La Milano-Sanremo non era mai assomigliata così tanto ad una classica tanto quanto quest’anno: non soltanto, dunque, una volata preceduta da sette ore di manovre, scombussolate al massimo da un’azione a pochi chilometri dal traguardo. Pur non essendo proibitivo, il percorso è molto più vallonato e insidioso del solito ed è per questo che, almeno secondo noi, i favoriti sono da ricercare tra i classicisti più validi.

Alaphilippe, anche se la Quick Step non è interamente votata alla sua causa e lui, fino ad oggi, non ha brillato: è pur sempre il vincitore uscente, terzo anche nel 2017; van Aert, splendido vincitore della Strade Bianche e capitano unico della Jumbo-Visma, capace di scoccare il colpo sul Poggio e di regolare la maggior parte dei corridori veloci in volata; Bettiol, un corridore che vince poco ma assolutamente temibile quando si trova a suo agio: nel giro di un mese lo scorso anno conquistò il Giro delle Fiandre, fu quarto ad Harelbeke e sfiorò la vittoria di tappa alla Tirreno-Adriatico, dimostrando di saper capitalizzare come pochi altri i periodi di forma migliore.

©Milano Sanremo, Twitter

Pur non godendo dello stesso credito di altri, non possiamo dimenticarci di Van Avermaet e Naesen: il primo perché non molla mai e la Milano-Sanremo gli calza abbastanza bene, anche se l’età inizia a pesare e la completezza – quasi eccessiva – non ha mai giocato in suo favore; il secondo perché cresce di stagione in stagione e lo scorso anno fu il primo dei battuti – e poi ottavo ad Harelbeke, terzo alla Gand-Wevelgem, settimo al Giro delle Fiandre.

L’incertezza che caratterizza la Milano-Sanremo si arricchisce, almeno per quest’anno, di due ulteriori capitoli.
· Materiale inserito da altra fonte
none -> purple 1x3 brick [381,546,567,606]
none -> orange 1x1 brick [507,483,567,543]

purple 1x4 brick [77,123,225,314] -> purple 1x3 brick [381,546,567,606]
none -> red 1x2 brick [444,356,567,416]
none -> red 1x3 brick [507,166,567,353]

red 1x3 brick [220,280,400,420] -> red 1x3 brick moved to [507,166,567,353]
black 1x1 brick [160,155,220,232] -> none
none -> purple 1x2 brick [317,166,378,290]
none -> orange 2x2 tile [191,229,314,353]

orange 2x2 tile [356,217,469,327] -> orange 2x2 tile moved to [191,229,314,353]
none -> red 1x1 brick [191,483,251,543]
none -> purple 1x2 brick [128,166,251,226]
Quello su Kwiatkowski, innanzitutto, uno dei corridori più letali quando si parla di classiche, capace di rimanere nell’ombra per chilometri e settimane per poi fare fuoco – col silenziatore, quando uno non se l’aspetta. Alla Milano-Sanremo è di casa: primo nel 2017, undicesimo nel 2018, terzo lo scorso anno. Dalle difficoltà psicofisiche del 2019 sembra essersi ripreso, alla Strade Bianche è parso in ripresa nonostante il dodicesimo posto finale a dieci minuti da van Aert. Potrebbe sfruttare, e probabilmente lo farà, la presenza di Moscon e Swift per confondere i suoi rivali: nel silenzio e nell’oscurità Kwiatkowski sa attendere come pochissimi altri.

L’altro nodo che soltanto la corsa potrà sciogliere si chiama Mathieu van der Poel, uno dei favoriti della vigilia oppure l’outsider principale, a seconda dei punti di vista. La corsa è semplicemente perfetta per le sue caratteristiche, o magari è lui ad essere perfetto per la Milano-Sanremo. Tuttavia, il crollo verticale di Harrogate e le difficoltà patite alla Strade Bianche non sono passate inosservate: il talento è indiscutibile, la prestanza atletica talvolta disarmante, ma i trecento chilometri e il caldo di agosto potrebbero ridimensionare notevolmente le sue possibilità. Il fatto che riesca a rendere incerta anche la prestazione di uno come van der Poel dà l’idea dell’unicità della Milano-Sanremo.